I'm always surprised by how fast these little creatures are, considering how they are often associated with being so slow. If I'd asked this particular snail to deliver my mail it probably would have been a strong rival to Royal Mail! Let's just hope he doesn't use his speed to return to my garden any time soon.
Okay, so the squirrel isn't really in my garden. This is Princes Street Gardens in Edinburgh, where squirrels hang out like inquisitive children or akin to the pigeons in pretty much every town square. They're bold and fearless and will happily come up and sit on a bench or the grass with you, waiting for you to share your lunch. I seem to have this affinity with nearly all animals, who think I will be happy to share my lunch with them and they also enjoy coming up for a lick/nibble on my vegetarian flesh (I've decided I must just smell of vegetables or gardens or something). I'm not as much of a fan of them as they are of me (up close anyway), and prefer to admire from at least a slight distance!!

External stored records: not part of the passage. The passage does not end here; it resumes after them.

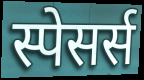
स्पेसर्सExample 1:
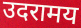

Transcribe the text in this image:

उदरामय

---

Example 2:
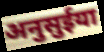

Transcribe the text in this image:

अनुसुईया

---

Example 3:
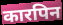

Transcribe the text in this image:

कारपिन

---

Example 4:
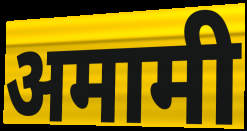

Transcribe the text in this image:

अमामी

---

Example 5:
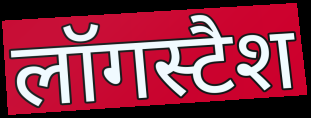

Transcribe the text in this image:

लॉगस्टैश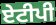
ਏਟੀਪੀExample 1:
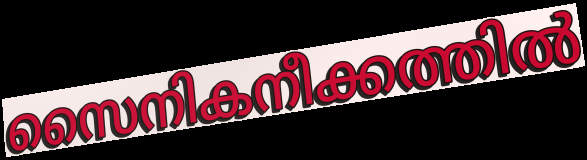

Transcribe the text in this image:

സൈനികനീക്കത്തിൽ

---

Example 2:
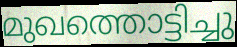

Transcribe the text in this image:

മുഖത്തൊട്ടിച്ചു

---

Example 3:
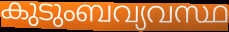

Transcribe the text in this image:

കുടുംബവ്യവസ്ഥ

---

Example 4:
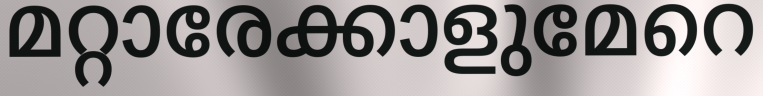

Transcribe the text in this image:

മറ്റാരേക്കാളുമേറെ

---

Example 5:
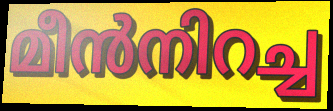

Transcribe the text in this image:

മീൻനിറച്ചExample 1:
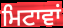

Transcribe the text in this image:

ਮਿਟਾਵਾਂ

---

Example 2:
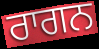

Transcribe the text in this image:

ਰਾਗਨ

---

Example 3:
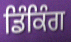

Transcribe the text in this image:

ਡਿੰਕਿੰਗ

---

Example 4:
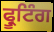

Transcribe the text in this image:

ਫ੍ਰੂਟਿੰਗ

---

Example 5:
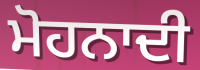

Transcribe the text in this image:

ਮੋਹਨਾਦੀ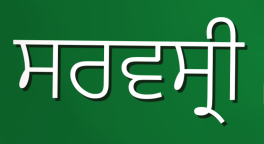
ਸਰਵਸ੍ਰੀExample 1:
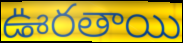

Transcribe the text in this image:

ఊరతాయి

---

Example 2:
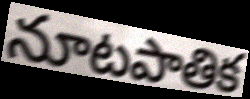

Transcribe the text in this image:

నూటపాతిక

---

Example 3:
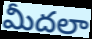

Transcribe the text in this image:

మీదలా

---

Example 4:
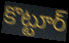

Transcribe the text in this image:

కొట్టూర్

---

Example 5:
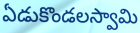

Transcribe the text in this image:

ఏడుకొండలస్వామి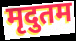
मृदुतम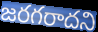
జరగరాదని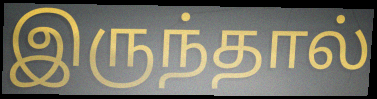
இருந்தால்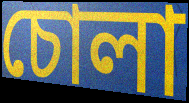
চোলা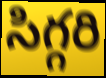
సిగ్గరిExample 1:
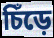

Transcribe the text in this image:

চিঁড়ে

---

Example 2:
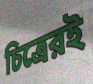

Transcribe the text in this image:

চিত্রেরই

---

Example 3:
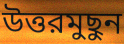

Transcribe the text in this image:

উত্তরমুছুন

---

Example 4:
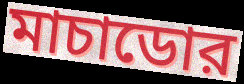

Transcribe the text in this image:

মাচাডোর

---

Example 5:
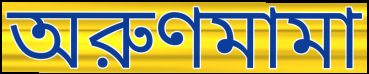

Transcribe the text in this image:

অরুণমামা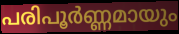
പരിപൂർണ്ണമായും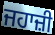
ਜਹਾਜ਼ੀ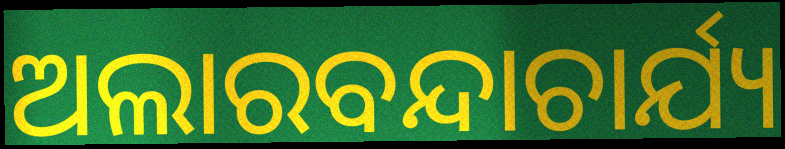
ଅଲାରବନ୍ଦାଚାର୍ଯ୍ୟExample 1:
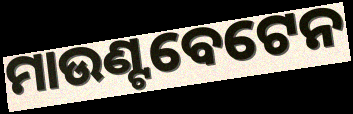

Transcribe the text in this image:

ମାଉଣ୍ଟବେଟେନ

Apologies for the terrible photo, but this was literally snapped in the middle of the night in the pitch dark, using only the phone camera light. And the wee thing was on the move. I discovered it when I went round in the dark to pull the bin around, having remembered moments before heading up to bed that the bins get collected the next morning.
So in a frantic moment I raced around the back, from the front (the idea being I would come back into the front of the house from the street). Just as well, as if I'd gone straight out the back I may have mowed this poor thing down with a wheelie bin! I got to the corner and heard an animal sniffing in retort with great alarm, and as it was on the stones it made quite a noise retracting from my foot which landed directly next to it.
At first I thought it might be a cat judging by the noises it made, plus there is a local cat who likes to hang around in our garden/on our doorstep waiting for us to come out/come home and on occasion has even sneaked into the house! But as I passed the corner and looked back, the tiniest illumination from next door's security light showed that whatever was there was entirely too small to be a cat.
Turning on my phone light I was very pleasantly surprised to see a hedgehog! I've not seen a wild one for a large number of years, in fact only once before have I encountered one so closely. Hoping not to repeat the first experience of being bitten on the toes by one (I was about 8 and had orange flowery boots on) I slowly approached it, and tried to take a photo without frightening it. Of course like all wild creatures, it moved the second I took the photo and proceeded to crawl across the path and into the hedge.
I'm thrilled to have seen one, and hope to see it again in my garden. It is welcome to eat all the slugs that plaque my garden and continue making its adorable unimpressed snuffling noises!